Directions
Every line of the data below that holds the string "cámara" needs to be reported.
[[ Given data open ]]
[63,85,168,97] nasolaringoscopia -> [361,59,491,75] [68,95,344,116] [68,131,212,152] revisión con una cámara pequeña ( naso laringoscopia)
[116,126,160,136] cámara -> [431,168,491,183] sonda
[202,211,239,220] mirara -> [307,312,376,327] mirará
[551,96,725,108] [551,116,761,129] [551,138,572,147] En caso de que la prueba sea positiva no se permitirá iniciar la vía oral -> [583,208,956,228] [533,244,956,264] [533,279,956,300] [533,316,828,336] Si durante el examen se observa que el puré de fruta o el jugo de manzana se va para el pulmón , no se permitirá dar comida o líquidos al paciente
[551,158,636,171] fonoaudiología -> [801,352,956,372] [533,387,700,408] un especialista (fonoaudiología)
[[ Given data closed ]]
Expected answer
[63,85,168,97] nasolaringoscopia -> [361,59,491,75] [68,95,344,116] [68,131,212,152] revisión con una cámara pequeña ( naso laringoscopia)
[116,126,160,136] cámara -> [431,168,491,183] sonda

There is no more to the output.